In the name of prevention, fans of minor hockey in Winnipeg can expect to see a police presence in local rinks this winter.
Hockey Winnipeg, which oversees the minor hockey program in the city, confirmed this morning that members of the Winnipeg Police Service community relations department will be dropping by city hockey rinks periodically to help promote good behavior during the minor hockey experience.
Hockey Winnipeg president Don MacIntosh said the Checking In program, initiated by the WPS community relations department over the summer, will help curb the recent wave of inappropriate behavior — both on the ice and off — that brought unwanted headlines to the organization last season.
“We thought it was a fantastic idea,” MacIntosh said. “It gives us another opportunity to educate parents, coaches and players about the requirements for respect in the game.”

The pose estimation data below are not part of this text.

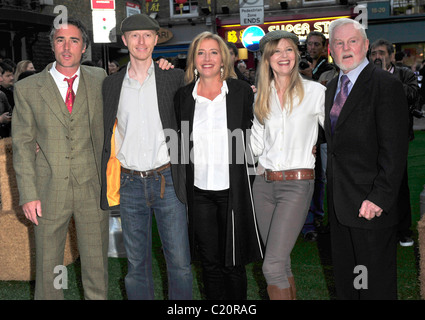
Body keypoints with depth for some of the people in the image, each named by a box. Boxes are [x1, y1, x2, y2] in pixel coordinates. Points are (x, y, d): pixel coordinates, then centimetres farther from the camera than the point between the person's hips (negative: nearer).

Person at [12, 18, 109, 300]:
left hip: (93, 189, 1)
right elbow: (22, 144, 1)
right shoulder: (27, 88, 1)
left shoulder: (99, 79, 6)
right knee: (48, 265, 10)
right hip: (49, 191, -1)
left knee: (97, 263, 10)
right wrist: (28, 194, -7)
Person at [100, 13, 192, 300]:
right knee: (137, 261, 10)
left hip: (167, 180, -1)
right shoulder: (112, 84, 7)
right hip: (130, 183, 2)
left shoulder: (174, 78, 2)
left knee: (179, 260, 2)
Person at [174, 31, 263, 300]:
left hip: (233, 190, -2)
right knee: (209, 262, 11)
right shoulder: (184, 96, 5)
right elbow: (180, 143, 12)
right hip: (199, 191, 2)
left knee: (233, 262, 6)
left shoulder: (241, 91, -1)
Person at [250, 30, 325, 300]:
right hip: (264, 184, 5)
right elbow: (257, 146, 14)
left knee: (272, 266, -13)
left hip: (297, 185, -5)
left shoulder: (315, 91, -2)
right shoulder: (261, 97, 10)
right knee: (282, 263, 12)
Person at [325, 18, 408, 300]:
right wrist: (332, 188, 12)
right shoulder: (333, 87, 13)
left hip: (372, 205, -7)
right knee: (344, 279, 18)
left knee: (375, 285, 5)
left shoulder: (386, 85, -12)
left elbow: (394, 149, -17)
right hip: (339, 203, 8)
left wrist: (379, 197, -21)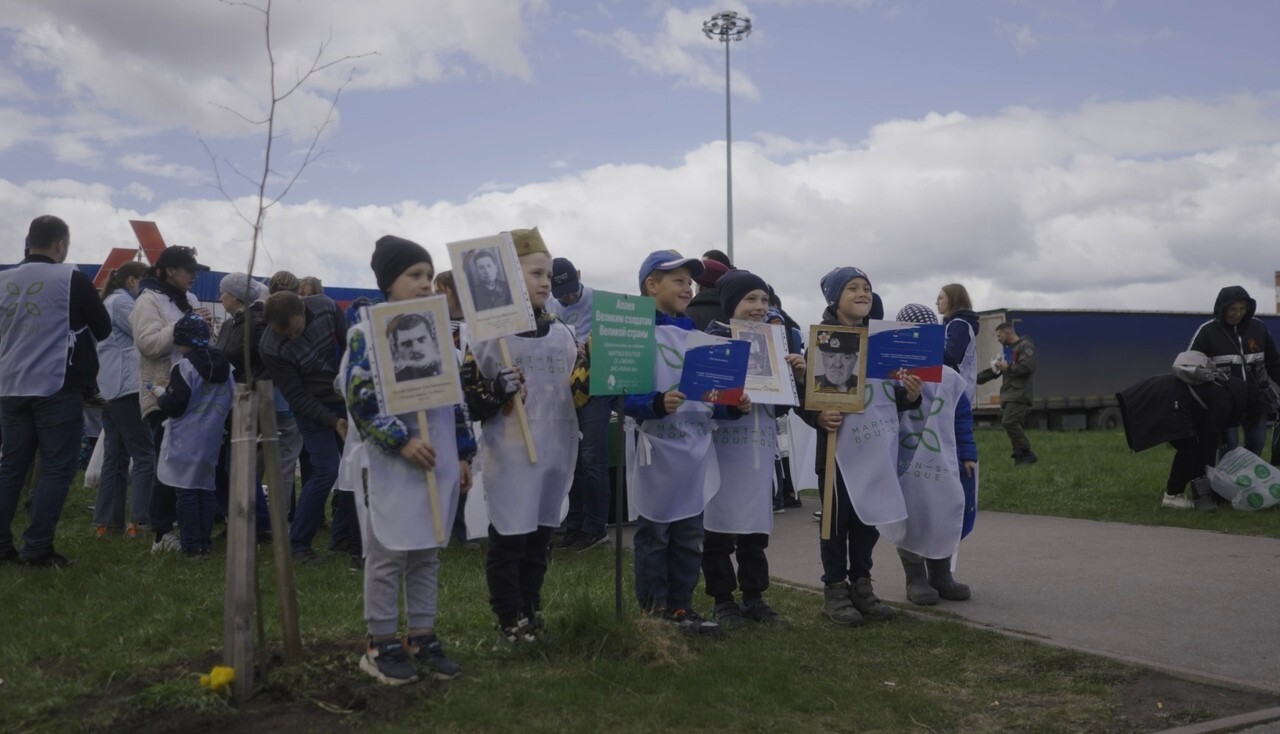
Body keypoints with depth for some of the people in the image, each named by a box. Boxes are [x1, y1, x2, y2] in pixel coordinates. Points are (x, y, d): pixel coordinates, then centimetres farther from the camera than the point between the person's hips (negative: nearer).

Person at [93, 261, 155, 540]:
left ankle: (106, 520, 12)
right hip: (126, 387, -10)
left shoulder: (110, 302, 24)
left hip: (110, 389, 10)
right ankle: (140, 520, -13)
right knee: (144, 454, -9)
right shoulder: (122, 302, -6)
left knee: (115, 456, 10)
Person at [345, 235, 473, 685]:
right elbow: (359, 397, -14)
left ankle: (422, 636, 22)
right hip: (390, 466, -6)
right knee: (388, 555, 2)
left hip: (438, 462, 6)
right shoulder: (367, 333, -7)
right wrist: (402, 441, -21)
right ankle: (381, 644, 14)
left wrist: (463, 454, 14)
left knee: (428, 553, 12)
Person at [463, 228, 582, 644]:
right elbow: (468, 404, -7)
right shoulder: (488, 336, -8)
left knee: (540, 539, 15)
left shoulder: (562, 335, 10)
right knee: (508, 542, 2)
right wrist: (497, 392, -25)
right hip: (511, 459, -5)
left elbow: (578, 393, 20)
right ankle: (511, 622, 15)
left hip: (556, 455, 6)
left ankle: (531, 613, 29)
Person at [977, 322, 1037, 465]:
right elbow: (994, 371, 28)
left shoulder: (1025, 347, -4)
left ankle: (1027, 454, -14)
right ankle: (1021, 458, 6)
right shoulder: (1008, 349, 25)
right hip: (1008, 395, 9)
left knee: (1009, 422, -19)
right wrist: (976, 378, 20)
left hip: (1019, 395, -9)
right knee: (1015, 426, 5)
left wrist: (1007, 368, -9)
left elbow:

The program, believed to be the first of its kind in Canada, is designed to accomplish two things. One, police members will be on hand at minor hockey games passing out literature regarding fair play and respect in sport to parents, coaches and players. That’s the education component. The second goal of the visits is to serve as a visual reminder to parents and coaches that any sort of behavior that’s deemed outside Hockey Winnipeg’s Rick Behavioral Policy will not be tolerated.
Possible scenarios where police may intervene include abuse towards officials, abuse towards other parents and abuse towards opposition players/coaches.
MacIntosh said there could even be an instance where WPS members will be alerted to a game that could carry the potential for fireworks, though he hopes it doesn’t come to that.
“It’s like seat belt legislation,” MacIntosh said. “You can educate people and work together through various policies, but without enforcement you’re really not driving the point home. Our main goal is to simply educate people. We hope that it doesn’t come to enforcement.”
Minor hockey’s image in the province absorbed a few big body checks last season, with a handful of incidents at rinks requiring visits from the authorities.
A tournament in Fargo involving Winnipeg parents led to the couple receiving a three-year ban for their off-ice actions at a game, while police and RCMP were called to intervene in games at Southdale Community Centre and in Stonewall.
The police presence is just another step in addressing the increase of abuse at minor hockey games. Last February, Hockey Winnipeg made the decision to introduce the Respect in Sport program. Parents, who wish to have their child participate in hockey this season, must complete the questionnaire before they are allowed to register.
MacIntosh said the response has been overwhelming, with approximately 7,500 parents going through the process.
“It’s been beyond our expectations,” he said. “I expected some negativity and push-back from parents, but the response has been exceptional. People are taking ownership of the some of the issues we have in minor hockey.”